The Microsoft Research ESL Assistant is a web service that provides correction suggestions for typical ESL (English as a Second Language) errors. Such errors include, for example, the choice of determiners (the/a) and the choice of prepositions. The web service also provides word choice suggestions from a thesaurus. In order to help the user make decisions on whether to accept a suggestion, the service displays “before and after” web search results so that the user can see real-life examples of the usage of both their original input and the suggested correction.
The web service is currently no longer live, but the error detection and correction components are fully functional and can be revived at any time.
News and updates will be provided on our team blog site on MSDN.
The Web UI
The ESL Assistant has a user interface that uses the Microsoft Silverlight™ browser plug-in. Text to be checked is entered in the box at the top. When the user clicks the check button, potential errors are identified and highlighted, and the user can proceed from one highlighted segment to the next, reviewing the possible errors and suggested corrections presented in the box below. A pie chart allows the user to compare the approximate frequency distributions of their own input and the suggestions, as indexed by the Microsoft Bing™ decision engine. When the user hovers their mouse over any of the options available, a dropdown panel shows selected usage examples found on the Web. Users can explore additional examples by clicking the link at the bottom of the dropdown panel.
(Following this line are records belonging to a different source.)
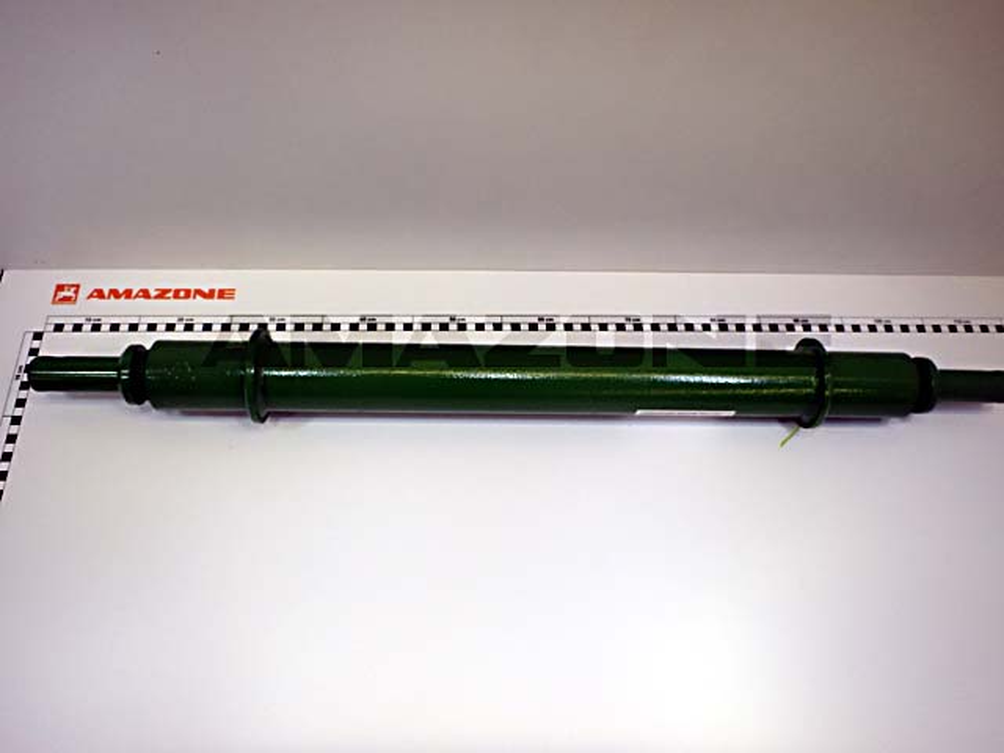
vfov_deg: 49.7
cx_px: 502
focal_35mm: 28
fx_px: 812
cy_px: 376
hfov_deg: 63.4
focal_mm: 5
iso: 200
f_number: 3.9
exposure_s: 1/60
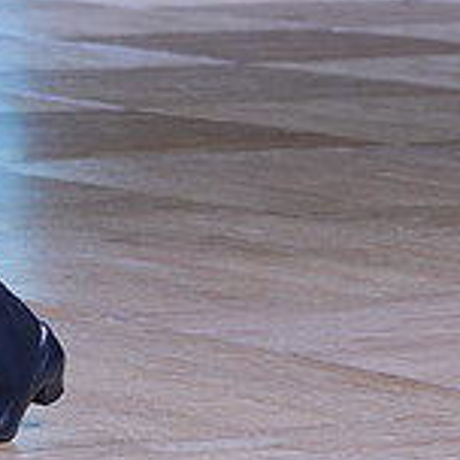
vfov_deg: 6.0
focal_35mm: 288
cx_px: -17
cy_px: -179
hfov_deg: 6.1
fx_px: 4330
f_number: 5.6
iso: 800
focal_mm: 89
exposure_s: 1/250
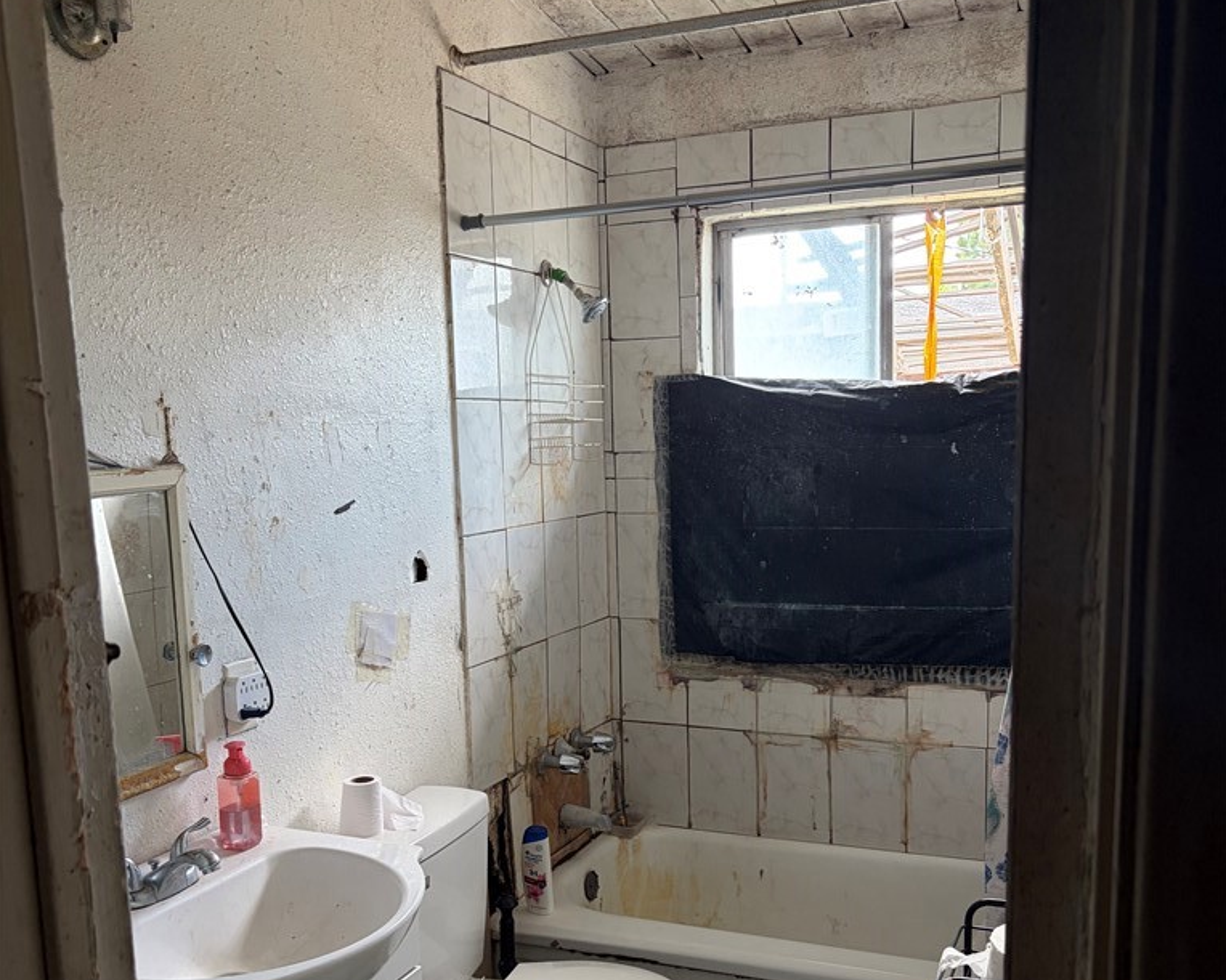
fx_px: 1234
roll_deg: +1.6
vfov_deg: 43.0
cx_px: 615
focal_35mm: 34
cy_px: 619
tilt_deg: -9.4
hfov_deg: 52.8
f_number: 1.6
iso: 125
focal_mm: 5.96
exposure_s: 1/85
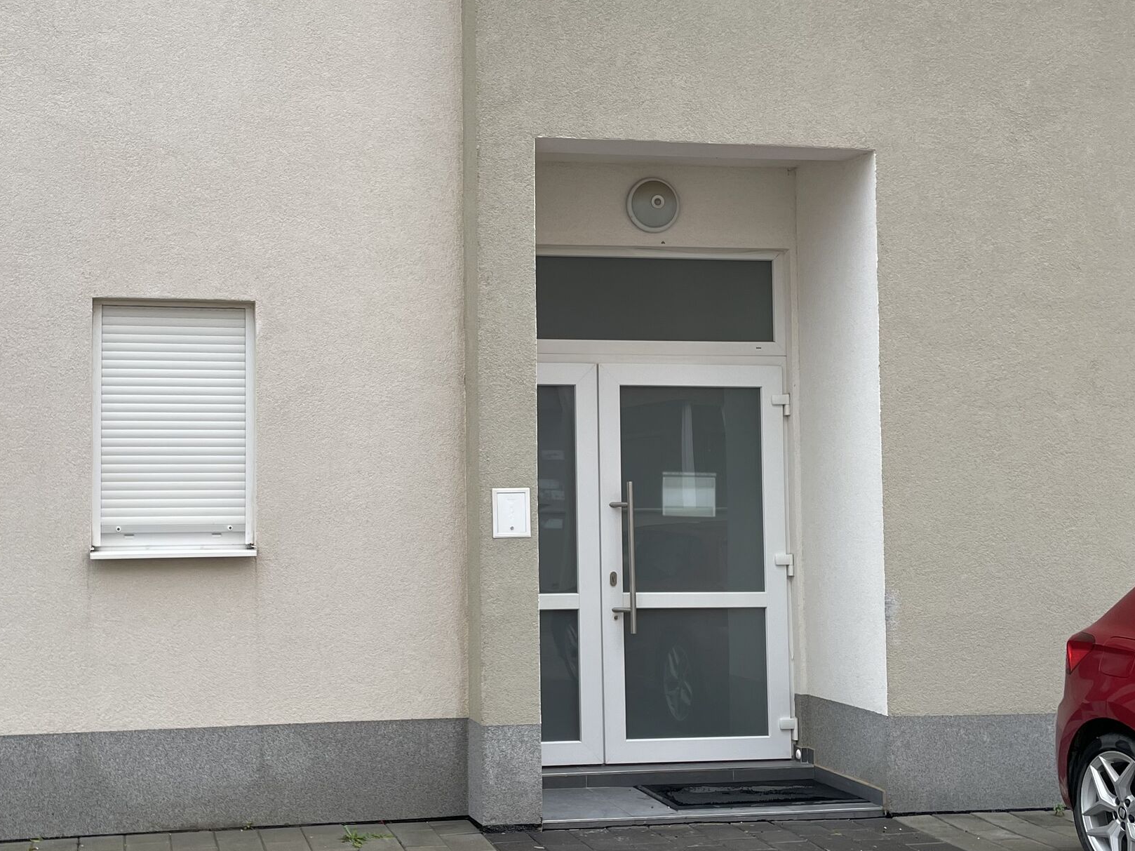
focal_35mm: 45
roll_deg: +0.4
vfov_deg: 32.2
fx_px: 1475
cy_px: 436
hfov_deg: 41.7
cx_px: 402
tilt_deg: +3.8
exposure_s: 1/390
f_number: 1.6
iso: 32
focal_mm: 4.2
The basic architecture of our system consists of three parts: a set of modules that identify possible corrections, a large language model that evaluates the possible suggestions, and a module that produces search results using Live Search. The individual error modules target specific errors each, and some of these models are based on heuristics, while others use machine learned classifiers. Information that the modules take into account includes the presence of specific words as well as the sequence of part-of-speech tags that are automatically assigned. The language model is trained on the Gigaword corpus, a very large collection of text, and serves as a filter on the suggested corrections: only suggestions that produce a significantly higher language model score than the original user input will be shown to the user.